Aremu’s eyes opened again, and he titled his head up, just a little, looking at the broad screen of acacia leaves overhead, stretching out along the path. He glanced up the path, and then back over his shoulder, managing to not quite look at Tom as he glanced down behind them. It was empty, still; there was no guarantee that it would be, for long.

“We shouldn’t stay here,” Aremu said, quietly, and couldn't find the words to fill in the rest: if you want to talk about it, if you want to speak, if you want to call me - Aremu. His left hand came out, and gestured towards the tree; if Tom wanted, it would be easy enough to find their way through the tangle of bushes around the path, towards the narrow split trunk of the tree. There was a small bench with an uneven, handcarved look to it at the base, a little low to the ground; Aremu hadn’t known it was there, and he couldn’t bring himself to gratitude, or anything else. Thul Ka has a lot of secret places, he thought, unbidden, and clenched his jaw against the urge to be sick.

He pressed his foot into the space between the gaps in the trunks, and went up; he eased himself onto the flat part of a branch and sat, there, his back pressed against the trunk a little over Tom’s head, one leg stretched out along the length of it, and the other dangling towards the ground. His left hand was in his lap; his right wrist he tucked there, too, looking down at the wood and the flesh set next to one another.

He looked down at Tom – it was easier, he thought absurdly, from above – at his thick soft hair, red mingled with white and gray.
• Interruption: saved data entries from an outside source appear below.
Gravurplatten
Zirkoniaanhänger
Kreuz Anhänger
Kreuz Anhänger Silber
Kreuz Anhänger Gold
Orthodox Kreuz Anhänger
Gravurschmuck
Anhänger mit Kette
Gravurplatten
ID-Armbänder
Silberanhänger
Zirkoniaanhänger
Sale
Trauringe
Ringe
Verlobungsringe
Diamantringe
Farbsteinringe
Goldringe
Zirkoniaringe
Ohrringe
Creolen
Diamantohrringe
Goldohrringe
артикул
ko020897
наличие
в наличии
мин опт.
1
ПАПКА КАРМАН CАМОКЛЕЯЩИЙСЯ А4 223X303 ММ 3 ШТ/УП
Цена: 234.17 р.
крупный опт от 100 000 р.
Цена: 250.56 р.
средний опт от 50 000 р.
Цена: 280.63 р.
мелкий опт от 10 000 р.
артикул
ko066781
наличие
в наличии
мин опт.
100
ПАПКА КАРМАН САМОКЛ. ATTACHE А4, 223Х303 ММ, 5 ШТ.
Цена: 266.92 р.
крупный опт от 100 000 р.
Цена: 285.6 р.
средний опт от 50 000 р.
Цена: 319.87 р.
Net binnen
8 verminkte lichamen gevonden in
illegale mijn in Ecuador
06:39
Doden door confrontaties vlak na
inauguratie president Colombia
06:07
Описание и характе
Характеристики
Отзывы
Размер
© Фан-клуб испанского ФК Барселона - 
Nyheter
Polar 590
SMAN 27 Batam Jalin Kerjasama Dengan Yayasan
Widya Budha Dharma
Aremu breathed in, and out again, and straightened his back against the tree, glancing out over the branches, able to see only the barest hint of the path beyond, between the long, fern-like leaves and all the bushes beyond.

He thought he should speak; he thought he should press the pieces of his mask back to his face, find the smile he had fitted to them – the liar’s smile, he thought, tiredly, and the liar’s mask. He’d thought after Tsofo he would be unable to remove it; he found instead that he couldn’t seem to find it, after all, that he was afraid of what his face would show, if he let Tom see it, if he looked into the other man’s eyes.

He thought he should speak; he lingered in silence, instead, waiting, uncertain what or whether he wanted to know. Whatever time you can give me, he’d said, and this is how he was spending it, hiding on a branch – but he couldn’t seem to bring himself to climb down, either. He looked up again, instead, his jaw clenched tight against all that he didn’t want to say.